I also said that I thought the reaction doubles with the concentration, but I found out from the gradients that it approximately quadruples when the concentration doubles. Other than that my prediction follows well with the facts. The lowest concentration (0.5M) had a very low reaction rate that it did not even reach very far up on the graph. This tells me that there is a significant change even when I decrease the concentration by 0.5M.
I feel that I could have done more experiments and make a smoother graph of the average. The largest difference in my results, on the 2M concentration for the same time, was 5cm3 apart which is a 50% error, but the average seemed to be near enough to be in the trend of results. This was probably by not putting on the bung fast enough when the magnesium was inserted into the acid. On the faster reactions the syringe level moves quite fast and reading from a moving object can be hard, so (if it was available) a data logger (attached to a computer) should have been used to read the data and record it to the nearest 0.5cm3 or even less, to get very accurate results. Even still there are other affecting variables that are very hard to keep constant so it would have been helpful to repeat the experiment again or even more.
The syringe could have stuck on the barrel around it giving me lower readings on curtain points or when the reaction stopped. I should have put some lubricant around it to stop this from possibly happening.
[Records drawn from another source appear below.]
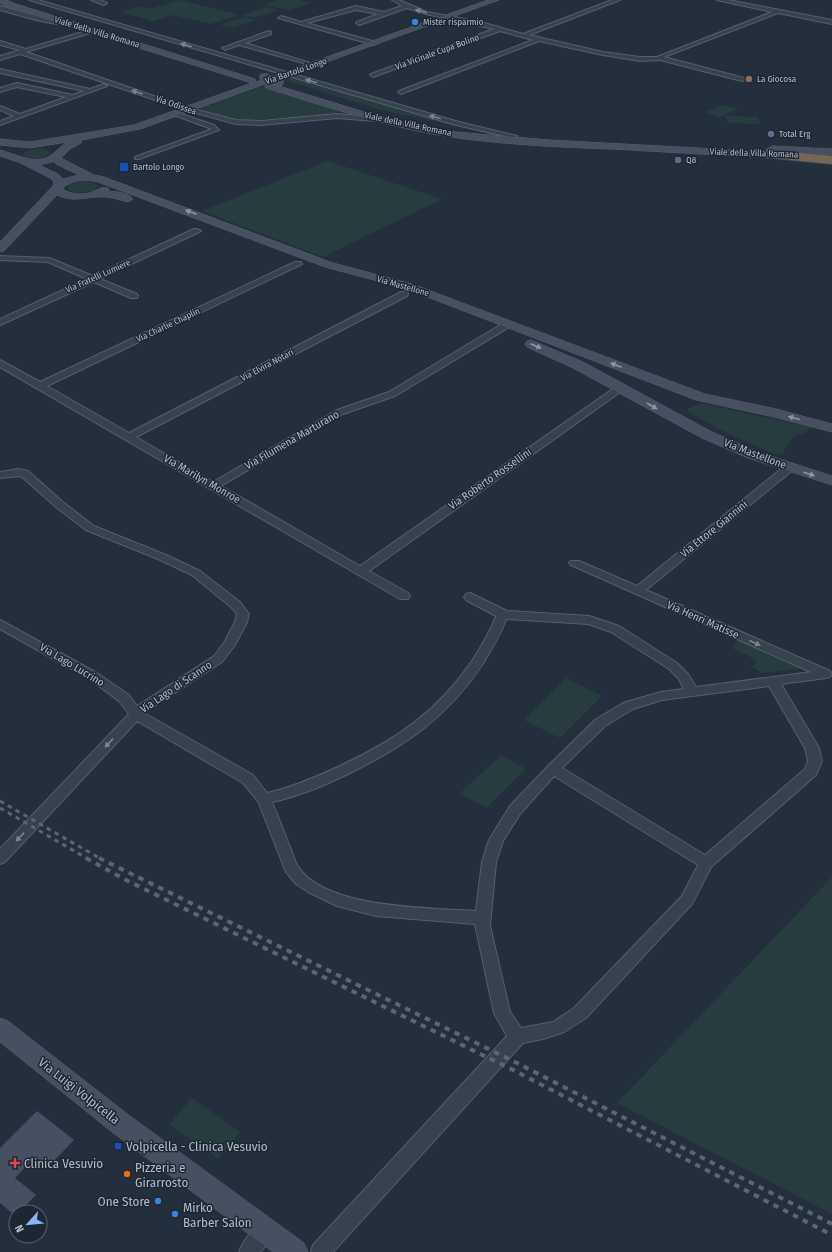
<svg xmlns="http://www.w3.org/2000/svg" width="832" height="1252" font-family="'Fira Sans Condensed',sans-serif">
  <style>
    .green { fill: #263c3f }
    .building { fill: #455162 }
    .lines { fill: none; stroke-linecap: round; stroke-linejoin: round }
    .street-casing { stroke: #565f6c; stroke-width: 2 }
    .secondary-casing { stroke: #565f6c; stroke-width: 1 }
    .highway-casing { stroke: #434c59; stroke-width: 2 }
    .street { fill: #38414e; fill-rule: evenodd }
    .secondary { fill: #465061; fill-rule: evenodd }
    .highway { fill: #746855; fill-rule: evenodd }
    .rail-far1 { stroke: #5a6575; stroke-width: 3; stroke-dasharray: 4.5 4.5; stroke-linecap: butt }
    .rail { stroke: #5a6575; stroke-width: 4; stroke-dasharray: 5.5 5.5; stroke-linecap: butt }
    .secondary-bridge-casing { stroke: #565f6c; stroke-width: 9; stroke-linecap: butt }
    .secondary-bridge { stroke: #465061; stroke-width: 8 }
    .oneway { fill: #7c8592 }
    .oneway2 { fill: #8e96a5 }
    .shop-dot { fill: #3f7fe0; stroke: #1d2633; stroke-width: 1.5 }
    .education-dot { fill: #8d6e63; stroke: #1d2633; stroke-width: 1.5 }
    .service-dot { fill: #5c6f8a; stroke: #1d2633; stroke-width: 1.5 }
    .transit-dot { fill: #1a4fb4; stroke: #1d2633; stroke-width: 1.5 }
    .health-dot { fill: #e0444e; stroke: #1d2633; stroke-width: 1.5 }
    .food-dot { fill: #e8710a; stroke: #1d2633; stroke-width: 1.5 }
    .labels { text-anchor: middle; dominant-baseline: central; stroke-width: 3; stroke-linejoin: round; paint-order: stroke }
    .far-poi-label { font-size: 9px; fill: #b4bcc9; stroke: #1d2633; text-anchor: start }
    .far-street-label { font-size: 9px; fill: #b4bcc9; stroke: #1d2633 }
    .street-label { font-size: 11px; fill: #b4bcc9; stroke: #1d2633 }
    .near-street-label { font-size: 13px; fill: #b4bcc9; stroke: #1d2633 }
    .near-poi-label { font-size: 13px; fill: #b4bcc9; stroke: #1d2633; text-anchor: start }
  </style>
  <rect width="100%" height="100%" fill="#242f3e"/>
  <!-- green -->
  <path class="green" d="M180,0L239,15L210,24L173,15L153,21L120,12L140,6L150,9Z
    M277,0H299L311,3L289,10L263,5Z
    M266,7L279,10L254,18L242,15Z
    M244,17L256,20L232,28L220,25Z
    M290,77L296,78L457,126L381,110L282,79Z
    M262,87L336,110L338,112L329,115L251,120L229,118L198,109Z
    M722,105L738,109L720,117L704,112Z
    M726,116L758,117L760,124L728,123Z
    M40,148L48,150L50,153C43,159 31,160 23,155L24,152Z
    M328,161L442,199L323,257L202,211Z
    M81,181L93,182L98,186C91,194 75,195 67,189L70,184Z
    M698,404H704L811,427L806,432L794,436L782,454H774C759,448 693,419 687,409Z
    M737,640L801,668L761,673L751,666L757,663L749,656L732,648Z
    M566,678L602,696L560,738L524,720Z
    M501,755L526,769L486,808L460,793Z
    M832,877V1214L617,1103Z
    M192,1098L240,1132L218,1159L169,1124Z"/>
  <!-- building -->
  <path class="building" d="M37,1111L74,1140L47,1168L34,1158L15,1178L36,1195L19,1212H16V1216L0,1203V1148Z"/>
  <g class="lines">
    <defs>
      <path id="street" d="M29,0H38L459,122L517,136L514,138L456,125Z
        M91,0H100L107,3L104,5Z
        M392,0H399L427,12L481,22L523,34L612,0H620L529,35L603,52L640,57H657L772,12L717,0H728L832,20V24L778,13L664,57L744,78V80L742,81L660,60L640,61L603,55L539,41L401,94L398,92L399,91L533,40L500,31L373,77L370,75L371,74L494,29L426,14L407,8L359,25L356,23L357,22L378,14L356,10L307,23L376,42V44L374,45L278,18L281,16L301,22L356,6L384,12L402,6Z
        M0,6L51,20L68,21L71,23C60,29 13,13 0,10Z
        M92,29L94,30V32L26,52L189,108L236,120L261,121L337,114L375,117L378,119L375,121L337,118L261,125L236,124L185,110L20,54L0,60V56L20,50L0,45V41L26,49Z
        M269,31L271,32V34L245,43L314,64V66L239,45L225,50L222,48Z
        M0,69L90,89L104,84L107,86L0,125V121L14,116L0,110V106L20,114L66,97L17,87L0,92V88L17,83L73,95L84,91L0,73Z
        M174,113H178L214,125L219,130L139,159H135V157L212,129L174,115Z
        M194,229H197L201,231L100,279L137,294L138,296L137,298H131L94,282L0,325V319L87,279L48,262L0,260V256L49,258L93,276Z
        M295,262H301L302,264L47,386L129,433L401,292H407L408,294L407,296L136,437L213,482L337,410L389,392L505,322H511L512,324L511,326L395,396L343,414L221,486L360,566L617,386H623L625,388L623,390L369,571L408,593L410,596L408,599H400L0,367V360L40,382Z
        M790,464L795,467L794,469L646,590L830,671L832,674L830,677L826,678L781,684L819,748L822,761L816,775L711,867L692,904L586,1018L564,1032L543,1039L523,1043L333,1252H311L313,1245L507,1036L494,1013L475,924L376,916L337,906L308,892L296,884L286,872L258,801L243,783L137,721L5,862L0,864V849L129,714L119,701L89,679L0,629V620L97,673L129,695L137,706L214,656L224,643L235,622L237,614L232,608L192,575L158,559L86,530L56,507L21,476L0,478V472L18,469L28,471L64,503L94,526L166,555L200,571L240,602L249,614L247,622L235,645L222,662L144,713L253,775L267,793C294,787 319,776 344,764C397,739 438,711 472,661C481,647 490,632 496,616L466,600L464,597L466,594L470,593L507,611L589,616L619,626L677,663L688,674L696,687L811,672L571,565L569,563L571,561H579L637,586L786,465ZM506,619L588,624L611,632L669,669L679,679L684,689L661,692L623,703L595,720L548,766L510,806L489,840L482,862L476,911C430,908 323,909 297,865C294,859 292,851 289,845C284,831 278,817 272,802C300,796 326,785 352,772C407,745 448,716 482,665C491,650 501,635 506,619ZM769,686L805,748L808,761L805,769L705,855L562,768L605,726L633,709L662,700ZM554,776L698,865L682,896L574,1008L553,1022L521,1028L510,1012L490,926L496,862L503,841L520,814Z
        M265,1222L272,1224L274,1231L272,1238L260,1252H239C243,1241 254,1226 265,1222Z"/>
      <path id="secondary" d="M0,0H6L16,4L255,79L256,82L488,0H499L140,129L82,140L81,143L70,149L61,158L94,175L104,177L333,263L412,284L705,394L776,409L832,424V432L774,417L696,400L404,288L325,267L98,182C86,179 73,179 63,188L64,190C71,194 81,195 89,193C96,191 101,186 108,188L109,190L108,191C117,192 127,192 133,199L128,202C117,199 108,196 97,197C81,198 72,202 57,195L4,251L0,252V242L53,186L54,182L50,178L21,163L0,156V150C15,154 35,165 50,156C56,152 61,146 67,142L30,148L0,145V139L30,142L134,125L252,83L10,8L0,3ZM54,162L56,164L79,175L63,179L58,174L39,165Z
        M269,83L374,115L412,124L456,132L549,140L771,152L767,149L772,146L832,149V155L786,153L789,155L784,158C727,156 669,152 612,149C552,147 491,144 432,134C375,123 321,105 266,88L265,86Z
        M531,340L583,362L712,432L758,452L832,476V485L748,458L702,438L573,368L527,347L525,344L527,341Z
        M0,1018L8,1021L130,1116L304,1243L308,1252H273L112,1132L0,1042Z"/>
      <path id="highway" d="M767,150L832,156V164L763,157L761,154L763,151Z"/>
    </defs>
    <!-- street casing -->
    <use href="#street" class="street-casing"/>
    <!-- secondary casing -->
    <use href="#secondary" class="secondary-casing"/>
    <!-- highway casing -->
    <use href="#highway" class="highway-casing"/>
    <!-- street -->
    <use href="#street" class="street"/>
    <!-- secondary -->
    <use href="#secondary" class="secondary"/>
    <!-- highway -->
    <use href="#highway" class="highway"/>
    <!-- rail-far1 -->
    <path class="rail-far1" d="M0,801L101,859
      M0,808L88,859"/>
    <!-- rail -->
    <path class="rail" d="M86,858L124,879L513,1070L832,1235
      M99,858L517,1063L832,1224"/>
    <defs>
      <path id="secondary-bridge" d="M263,77L280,82"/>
    </defs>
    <!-- secondary-bridge casing -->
    <use href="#secondary-bridge" class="secondary-bridge-casing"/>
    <!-- secondary-bridge -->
    <use href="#secondary-bridge" class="secondary-bridge"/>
  </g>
  <!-- one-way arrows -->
  <defs><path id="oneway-solid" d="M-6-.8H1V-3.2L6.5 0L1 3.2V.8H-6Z"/></defs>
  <g class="oneway">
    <use href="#oneway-solid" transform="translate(421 11) rotate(-164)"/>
    <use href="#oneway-solid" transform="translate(186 45) rotate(-164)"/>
    <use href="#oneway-solid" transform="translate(311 81) rotate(-164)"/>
    <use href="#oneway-solid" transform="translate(137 92) rotate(-161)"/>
    <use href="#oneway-solid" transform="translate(435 117) rotate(-164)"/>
    <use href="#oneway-solid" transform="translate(755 643) rotate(24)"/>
    <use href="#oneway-solid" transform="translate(109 743) rotate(133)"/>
    <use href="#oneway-solid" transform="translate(20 837) rotate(133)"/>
  </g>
  <g class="oneway2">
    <use href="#oneway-solid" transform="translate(191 212) rotate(-159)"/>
    <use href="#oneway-solid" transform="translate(536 346) rotate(23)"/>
    <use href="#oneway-solid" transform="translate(616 365) rotate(-159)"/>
    <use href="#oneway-solid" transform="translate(652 406) rotate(30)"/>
    <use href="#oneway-solid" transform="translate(794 418) rotate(-165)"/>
    <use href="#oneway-solid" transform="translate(809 474) rotate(18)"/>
  </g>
  <!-- markers -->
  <g class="shop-dot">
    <circle cx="415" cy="22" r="4"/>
    <circle cx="158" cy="1201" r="4"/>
    <circle cx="175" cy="1214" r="4"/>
  </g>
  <circle class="education-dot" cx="749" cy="79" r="4"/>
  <g class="service-dot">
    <circle cx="771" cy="134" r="4"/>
    <circle cx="678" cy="160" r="4"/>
  </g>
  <g class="transit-dot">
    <rect x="119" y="162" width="10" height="10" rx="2"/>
    <rect x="114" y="1142" width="8" height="8" rx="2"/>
  </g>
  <path class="health-dot" d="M13 1157h4v4h4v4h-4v4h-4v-4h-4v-4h4z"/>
  <circle class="food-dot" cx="127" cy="1174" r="4"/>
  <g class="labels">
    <!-- far-poi labels -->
    <g class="far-poi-label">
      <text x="423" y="22">Mister risparmio</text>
      <text x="757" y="79">La Giocosa</text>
      <text x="779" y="134">Total Erg</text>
      <text x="686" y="160">Q8</text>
      <text x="133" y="167">Bartolo Longo</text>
    </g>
    <!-- far-street labels -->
    <g class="far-street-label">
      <text transform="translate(97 32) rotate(17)">Viale della Villa Romana</text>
      <text transform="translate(437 52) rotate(-20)">Via Vicinale Cupa Bolino</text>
      <text transform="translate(296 71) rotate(-19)">Via Bartolo Longo</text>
      <text transform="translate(176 105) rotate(19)">Via Odissea</text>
      <text transform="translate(408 124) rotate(12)">Viale della Villa Romana</text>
      <text transform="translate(754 153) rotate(2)">Viale della Villa Romana</text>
      <text transform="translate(98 276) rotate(-24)">Via Fratelli Lumiere</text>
      <text transform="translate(403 286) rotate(16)">Via Mastellone</text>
      <text transform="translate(168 325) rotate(-25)">Via Charlie Chaplin</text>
      <text transform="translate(267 365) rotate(-28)">Via Elvira Notari</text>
    </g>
    <!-- street labels -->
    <g class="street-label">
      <text transform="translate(292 440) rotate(-30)">Via Filumena Marturano</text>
      <text transform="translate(755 454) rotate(21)">Via Mastellone</text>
      <text transform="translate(202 479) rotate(30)">Via Marilyn Monroe</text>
      <text transform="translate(490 479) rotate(-35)">Via Roberto Rossellini</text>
      <text transform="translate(714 529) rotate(-39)">Via Ettore Giannini</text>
      <text transform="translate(703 620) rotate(24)">Via Henri Matisse</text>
      <text transform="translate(72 665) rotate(31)">Via Lago Lucrino</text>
      <text transform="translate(176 687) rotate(-34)">Via Lago di Scanno</text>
    </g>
    <!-- near-street labels -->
    <g class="near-street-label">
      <text transform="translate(79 1091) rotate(38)">Via Luigi Volpicella</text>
    </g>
    <!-- near-poi labels -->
    <g class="near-poi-label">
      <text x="126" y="1146">Volpicella - Clinica Vesuvio</text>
      <text x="24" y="1163">Clinica Vesuvio</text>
      <text x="135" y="1167">Pizzeria e<tspan x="135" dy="15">Girarrosto</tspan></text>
      <text x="150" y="1201" text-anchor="end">One Store</text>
      <text x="183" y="1207">Mirko<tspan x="183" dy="15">Barber Salon</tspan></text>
    </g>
  </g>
  <!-- north arrow -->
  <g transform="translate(28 1224) rotate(243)"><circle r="19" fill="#1d2633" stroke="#59626f"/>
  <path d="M0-3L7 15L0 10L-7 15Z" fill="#8ab4f8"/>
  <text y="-6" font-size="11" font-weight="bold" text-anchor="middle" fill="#b4bcc9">N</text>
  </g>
</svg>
I could test the concentrations for the ones in between like 0.25 and 0.75 to see how the rate of reaction changes. I could also change the acid reactant to sulphuric acid or phosphoric acid to see and compare the results with different molecular make-ups. The other reactant that I could change is the type of metal I use. Using the less reactive metals like zinc, aluminium, iron or lead enables me to test the higher concentrations like 3M or 4M because the reaction will go slower so I will be able to read the results off the syringe properly.